# Widget picker for ICS?



## ryanstfl (Aug 4, 2011)

Does anyone have Widget picker for Liquid ICS ROM? Where it condenses the widgets into groups


----------



## StephenMilone (Jul 21, 2011)

i would like this too.


----------



## osuron07 (Oct 5, 2011)

apex launcher did it for me once I enabled the "root helper" option and restarted the phone. You may just try restarting apex though first. This is on their beta builds by the way (apex settings > about apex > change check updates on to beta, then check for updates)


----------



## StephenMilone (Jul 21, 2011)

osuron07 said:


> apex launcher did it for me once I enabled the "root helper" option and restarted the phone. You may just try restarting apex though first. This is on their beta builds by the way (apex settings > about apex > change check updates on to beta, then check for updates)


thanks, that worked for me. was already using Apex w/ root helper, just never updated to a beta.

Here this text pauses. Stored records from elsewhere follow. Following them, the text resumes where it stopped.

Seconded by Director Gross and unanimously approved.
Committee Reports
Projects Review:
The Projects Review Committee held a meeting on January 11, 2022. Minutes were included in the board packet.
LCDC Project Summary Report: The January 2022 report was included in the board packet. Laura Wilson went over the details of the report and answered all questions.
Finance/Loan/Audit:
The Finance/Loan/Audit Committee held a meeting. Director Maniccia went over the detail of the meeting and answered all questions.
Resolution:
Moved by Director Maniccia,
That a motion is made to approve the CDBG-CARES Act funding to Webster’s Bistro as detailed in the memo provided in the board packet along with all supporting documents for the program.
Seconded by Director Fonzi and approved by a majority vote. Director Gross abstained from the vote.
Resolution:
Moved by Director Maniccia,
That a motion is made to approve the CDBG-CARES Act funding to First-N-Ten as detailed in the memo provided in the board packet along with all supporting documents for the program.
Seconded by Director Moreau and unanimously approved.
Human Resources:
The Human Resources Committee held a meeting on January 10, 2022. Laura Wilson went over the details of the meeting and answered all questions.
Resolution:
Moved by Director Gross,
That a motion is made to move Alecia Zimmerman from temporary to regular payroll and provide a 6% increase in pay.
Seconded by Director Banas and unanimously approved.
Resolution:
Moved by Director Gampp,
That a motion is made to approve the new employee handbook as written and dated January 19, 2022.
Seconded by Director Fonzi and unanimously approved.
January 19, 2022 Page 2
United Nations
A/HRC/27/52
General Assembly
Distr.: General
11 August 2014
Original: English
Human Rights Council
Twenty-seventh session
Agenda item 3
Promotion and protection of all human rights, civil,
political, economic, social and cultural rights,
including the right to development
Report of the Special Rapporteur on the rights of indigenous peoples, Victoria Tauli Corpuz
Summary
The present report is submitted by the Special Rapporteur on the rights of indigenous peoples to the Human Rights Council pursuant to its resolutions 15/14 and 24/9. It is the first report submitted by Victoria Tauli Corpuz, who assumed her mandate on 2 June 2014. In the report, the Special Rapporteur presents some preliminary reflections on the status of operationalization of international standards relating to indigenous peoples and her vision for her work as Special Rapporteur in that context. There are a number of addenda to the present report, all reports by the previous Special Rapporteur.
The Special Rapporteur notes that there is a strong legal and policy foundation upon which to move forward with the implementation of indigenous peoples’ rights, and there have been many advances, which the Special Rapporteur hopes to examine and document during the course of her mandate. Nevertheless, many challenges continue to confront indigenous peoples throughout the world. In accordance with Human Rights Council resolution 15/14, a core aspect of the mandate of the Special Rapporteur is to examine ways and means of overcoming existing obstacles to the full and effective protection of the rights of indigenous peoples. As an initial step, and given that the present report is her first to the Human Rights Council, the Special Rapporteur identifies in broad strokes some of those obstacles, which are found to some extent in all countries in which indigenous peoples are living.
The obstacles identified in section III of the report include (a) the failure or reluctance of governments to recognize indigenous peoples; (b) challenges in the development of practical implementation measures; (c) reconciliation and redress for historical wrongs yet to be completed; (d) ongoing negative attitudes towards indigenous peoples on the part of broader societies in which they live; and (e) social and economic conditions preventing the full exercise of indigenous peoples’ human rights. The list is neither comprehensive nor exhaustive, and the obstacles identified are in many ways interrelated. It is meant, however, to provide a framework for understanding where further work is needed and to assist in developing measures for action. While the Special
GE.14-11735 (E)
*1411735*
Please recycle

shamless plug coming up, but as assumed, it only works in the launcher, not in 3rd party apps like Floating Widget - whatever Thundershed had in place worked across the board.


----------



## redbelly (Oct 8, 2011)

I have an old apk, not sure if there is a newer version but it works for me, just copy/push it into the system/app folder

https://www.dropbox.com/s/6dvwjs4g8mcm56d/AppWidgetPicker-1.2.3.apk


----------